We had a thread about this one, looks much better painted I think, even if its still overkill somehow.:runaway:


----------



## tonigmr2 (Sep 12, 2002)

They have ruined the lines of the car.:runaway:


----------



## gtrlux (Mar 8, 2006)

tonigmr2 said:


> They have ruined the lines of the car.:runaway:


Toni have you seen the pics when they made it? . .that was horrid . . . but I think they got the job right some how now. The real JTC GTR has very different rear arches, but the front looks about the same . . . I mean its a GT car after all . .lol


----------



## MarkRiccioni (Dec 9, 2003)

I think the thing which 'kills' it for me (and pretty much all JGTC-inspired kits) is the wheels/tyres simply don't fill the arches.

That's not to say, fit some 20in and make it look turd, but if you're going to do 'JGTC style' you need some 18x12 centerlock Volks with BIG beefy track tyres... granted not very legal or easy/cheap to get hold of, but i imagine building that kit couldn't be cheap either.


----------



## LiamGTR (Nov 26, 2006)

Was thsi the one that was matt black/grey? Looks much better in that colour


----------



## GTR Cook (Apr 22, 2008)

The problem with trying to create a JGTC style kit is the front wings will always be wrong and this is what stands out for me. 

The suspesion setups are different allowing the race car to sit lower and therefore having less material from the top of the wheel to the bonnet line (hope that makes sense).

I applaud the work and effort thats gone into this but its not my cup of tea, sorry.


----------



## jim-lm (Mar 15, 2005)

The front for me looks good very jgtc look, but the rear arches are horrid and from the back even worse.

As though all the effort went into the front of the car where the front arches meet the bonnet with the wider bumper.
The rear arches are slaped on not going to the boot line and the rear bumper not meeting the arches at the back.

sorry but not my cup of tea either.


----------



## Mikster (Feb 17, 2006)

Bat mobile....horrid looking thing. Same to ruin such a fine car...


----------



## ooomoo (May 12, 2010)

eeww thats horrible :S sorry lol


----------



## Boosted (Jun 5, 2008)

LiamGTR said:


> Was thsi the one that was matt black/grey? Looks much better in that colour


Yes, when it was a work in progress.


----------



## Boosted (Jun 5, 2008)

Luc-Michel built a lovely JGTC style R34, but it ended up so highly modified he isn't allowed to drive on the road in France. And I don't think it's legal for any race series either. 

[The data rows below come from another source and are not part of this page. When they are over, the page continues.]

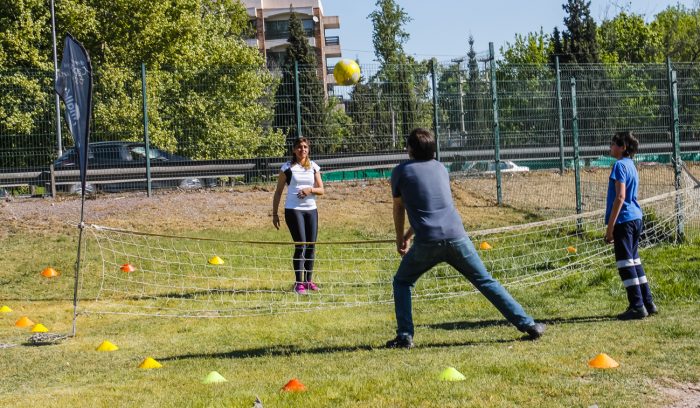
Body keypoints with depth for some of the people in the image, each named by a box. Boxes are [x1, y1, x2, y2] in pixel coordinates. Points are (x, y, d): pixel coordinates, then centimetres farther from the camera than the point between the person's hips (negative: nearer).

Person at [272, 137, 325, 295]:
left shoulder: (313, 167, 9)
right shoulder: (288, 167, -1)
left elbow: (321, 190, 8)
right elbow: (278, 192, 2)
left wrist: (310, 189, -14)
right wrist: (275, 213, -2)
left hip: (311, 210, 4)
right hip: (293, 210, -4)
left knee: (311, 246, 5)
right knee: (301, 246, -11)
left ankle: (309, 280, 16)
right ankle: (299, 283, -6)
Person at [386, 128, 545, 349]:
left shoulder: (401, 171, 8)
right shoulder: (440, 168, 20)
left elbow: (399, 208, 20)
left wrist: (400, 238, 36)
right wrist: (410, 236, 38)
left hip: (427, 242, -3)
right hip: (456, 236, 3)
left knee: (402, 283, 18)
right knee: (486, 282, 10)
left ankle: (404, 336, 6)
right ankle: (528, 324, 5)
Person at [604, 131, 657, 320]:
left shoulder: (620, 165, -13)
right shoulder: (631, 166, 15)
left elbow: (620, 197, -19)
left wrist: (610, 227, -18)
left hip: (623, 220, -9)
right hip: (636, 219, 9)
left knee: (625, 263, -4)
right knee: (634, 261, 15)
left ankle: (637, 307, -3)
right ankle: (648, 304, 18)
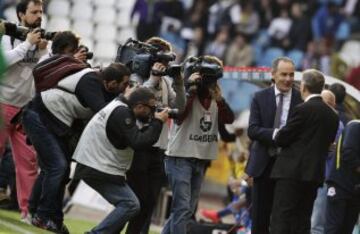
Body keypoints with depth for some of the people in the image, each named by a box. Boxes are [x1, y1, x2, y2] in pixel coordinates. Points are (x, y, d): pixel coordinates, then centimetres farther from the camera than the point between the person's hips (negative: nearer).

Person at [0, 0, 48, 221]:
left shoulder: (41, 40, 10)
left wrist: (43, 51, -8)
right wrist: (27, 43, -15)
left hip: (28, 109, 4)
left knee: (28, 159, 1)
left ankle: (28, 209, 4)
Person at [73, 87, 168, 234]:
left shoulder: (120, 108, 13)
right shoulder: (122, 114, -18)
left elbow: (135, 138, 20)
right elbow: (139, 143, -23)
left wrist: (152, 124, 8)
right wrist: (158, 122, -14)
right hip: (98, 170, -10)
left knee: (126, 204, 12)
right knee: (131, 205, -15)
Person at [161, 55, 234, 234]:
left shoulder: (214, 99, 8)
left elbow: (229, 118, -5)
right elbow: (179, 117, -26)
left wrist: (218, 98, -18)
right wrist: (191, 89, -23)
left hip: (201, 160, 7)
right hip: (180, 158, -7)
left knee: (188, 210, 11)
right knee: (182, 208, -14)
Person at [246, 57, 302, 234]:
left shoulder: (302, 100, -2)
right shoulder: (260, 98, 4)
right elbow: (252, 130, -4)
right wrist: (276, 134, -21)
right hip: (264, 164, 2)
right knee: (260, 215, 8)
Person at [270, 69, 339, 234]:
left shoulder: (304, 109, -11)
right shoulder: (333, 115, 12)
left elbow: (281, 139, -9)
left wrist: (277, 134, 14)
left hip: (293, 171, -7)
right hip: (315, 174, 7)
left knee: (280, 220, -8)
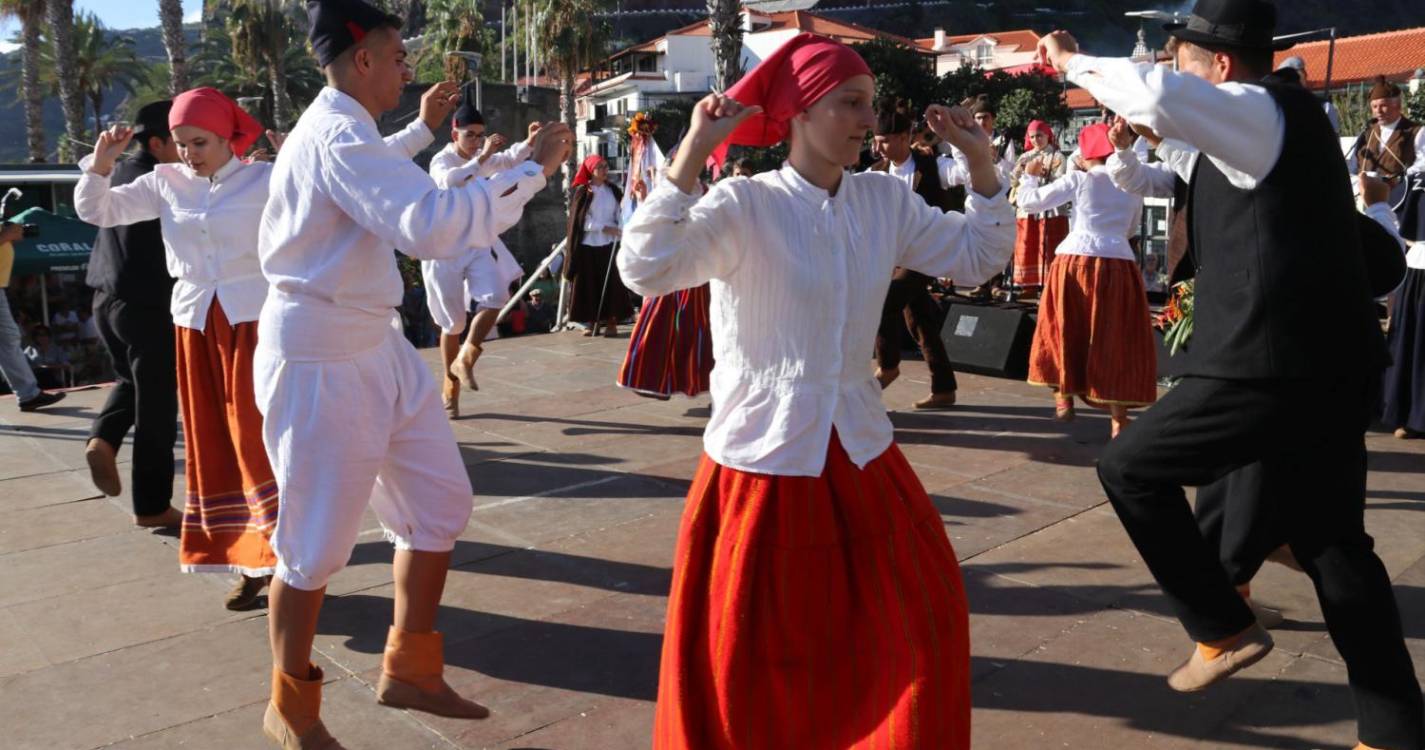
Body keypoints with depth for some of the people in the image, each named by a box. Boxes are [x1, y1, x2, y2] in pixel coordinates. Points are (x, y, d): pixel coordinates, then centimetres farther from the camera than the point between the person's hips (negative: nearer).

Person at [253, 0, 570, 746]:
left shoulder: (336, 129, 12)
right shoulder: (335, 136, -21)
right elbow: (433, 224, -35)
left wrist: (423, 129, 34)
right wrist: (534, 167, -25)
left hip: (376, 348, 10)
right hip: (320, 360, -10)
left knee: (440, 503, 13)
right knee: (316, 545, 4)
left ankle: (408, 670, 29)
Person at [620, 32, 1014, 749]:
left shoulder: (886, 200, 3)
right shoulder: (744, 204, -14)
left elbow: (979, 256, 14)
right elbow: (646, 270, -28)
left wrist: (981, 163, 3)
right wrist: (692, 153, -31)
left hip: (861, 452, 6)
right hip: (763, 458, -5)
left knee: (924, 615, 15)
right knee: (750, 656, 5)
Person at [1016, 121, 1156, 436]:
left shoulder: (1079, 180, 3)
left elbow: (1029, 202, 2)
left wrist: (1029, 175, 20)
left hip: (1075, 261, -2)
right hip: (1119, 264, 2)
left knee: (1067, 332, 16)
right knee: (1116, 341, 4)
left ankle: (1064, 398, 19)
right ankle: (1119, 419, 2)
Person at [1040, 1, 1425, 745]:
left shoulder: (1257, 110, -9)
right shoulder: (1283, 117, 19)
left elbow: (1156, 97, -26)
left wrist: (1071, 61, -12)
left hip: (1271, 366, -10)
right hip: (1329, 364, 10)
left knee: (1129, 466, 6)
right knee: (1333, 544, 15)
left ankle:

Damn shame, cos it's a lovely car.


----------



## hodgie (Oct 23, 2003)

Yep, remember it now, GTS-t as well. Front looks ok but the back is justuke:


----------



## ohms777 (Jul 27, 2010)

wow, that's not messing about


----------



## gtrvspec95 (Aug 25, 2008)

yeah front looks nice but the back looks like a box imao but each to their own I guess.


----------